→ **Document passage**
______
A further fundamental of cost and profitability management implementations today is that they must unify the backward-facing perspective of analysing past performance, with the forward-facing perspective of modeling the cost and profitability of likely business scenarios. In the past, the routine and timely delivery of historic reports was frequently a challenge, and integrating the two perspectives using legacy applications, disparate processes, and patched together data management, was virtually impossible. However, such integration is imperative. Business leaders in all sectors must react more quickly and decisively than ever and in the current environment, making strategic decisions has become almost a weekly occurrence for many. But with outdated cost and profitability management as a foundation, actuals that are lagging, and unreliable forecasts, finance teams struggle to provide meaningful profitability insights and identify appropriate actions for business leaders.
What finance professionals need today is a more agile platform, that can both calculate accurate and reliable cost and profitability reports and deliver instantaneous ‘what-if’ scenario analysis based on the latest actuals. That way, businesses can quickly model the bottom-line impact of major disruptions, such as losing a major account, or a significant change in forecast business volumes. What’s more, the finance professionals responsible for constructing such scenarios must be able to do it themselves, without opening an IT service ticket, or relying on continual outside support.
______
(Layout element annotations)
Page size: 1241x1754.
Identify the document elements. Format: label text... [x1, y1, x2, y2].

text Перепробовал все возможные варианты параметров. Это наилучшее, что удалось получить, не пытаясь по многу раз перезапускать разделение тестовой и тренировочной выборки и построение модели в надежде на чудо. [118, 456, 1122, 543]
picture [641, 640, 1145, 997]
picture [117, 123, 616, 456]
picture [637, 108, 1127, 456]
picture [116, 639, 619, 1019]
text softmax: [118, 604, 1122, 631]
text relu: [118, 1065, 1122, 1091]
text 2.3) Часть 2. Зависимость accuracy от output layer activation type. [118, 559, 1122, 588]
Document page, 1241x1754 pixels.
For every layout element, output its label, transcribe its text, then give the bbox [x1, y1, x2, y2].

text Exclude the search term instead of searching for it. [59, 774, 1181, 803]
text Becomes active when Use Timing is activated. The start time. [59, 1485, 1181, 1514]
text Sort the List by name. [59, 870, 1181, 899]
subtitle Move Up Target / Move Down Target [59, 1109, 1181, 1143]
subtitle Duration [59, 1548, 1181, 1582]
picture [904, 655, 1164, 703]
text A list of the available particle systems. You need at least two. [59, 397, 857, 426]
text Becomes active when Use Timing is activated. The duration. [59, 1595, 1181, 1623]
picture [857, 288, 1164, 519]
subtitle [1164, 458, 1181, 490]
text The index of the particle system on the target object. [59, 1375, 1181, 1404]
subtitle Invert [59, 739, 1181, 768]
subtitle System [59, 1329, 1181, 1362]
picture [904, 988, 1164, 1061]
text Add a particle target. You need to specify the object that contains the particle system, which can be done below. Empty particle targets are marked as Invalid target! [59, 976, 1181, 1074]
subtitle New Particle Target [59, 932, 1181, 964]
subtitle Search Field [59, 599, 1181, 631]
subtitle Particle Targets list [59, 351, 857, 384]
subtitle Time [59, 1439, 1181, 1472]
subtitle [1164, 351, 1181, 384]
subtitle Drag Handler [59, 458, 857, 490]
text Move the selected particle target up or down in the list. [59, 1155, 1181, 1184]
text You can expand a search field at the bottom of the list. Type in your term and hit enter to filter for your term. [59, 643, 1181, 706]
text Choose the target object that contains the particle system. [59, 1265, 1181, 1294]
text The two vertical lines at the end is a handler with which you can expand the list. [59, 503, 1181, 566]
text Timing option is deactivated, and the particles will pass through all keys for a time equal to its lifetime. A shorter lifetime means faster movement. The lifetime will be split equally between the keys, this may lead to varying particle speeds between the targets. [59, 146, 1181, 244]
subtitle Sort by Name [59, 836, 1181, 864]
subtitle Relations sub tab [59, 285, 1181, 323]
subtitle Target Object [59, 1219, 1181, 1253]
______
→ **Stated problem 1**
Please state which two perspectives the passage on cost and profitability management says implementations must unify.
→ **Stated problem 2**
List everything that the passage on cost and profitability management says made it virtually impossible to integrate the two perspectives in the past.
The tasks do not involve the entries at all.

→ **Worked solution 1**
The backward-facing perspective of analysing past performance and the forward-facing perspective of modeling the cost and profitability of likely business scenarios.

→ **Worked solution 2**
- Legacy applications
- Disparate processes
- Patched together data management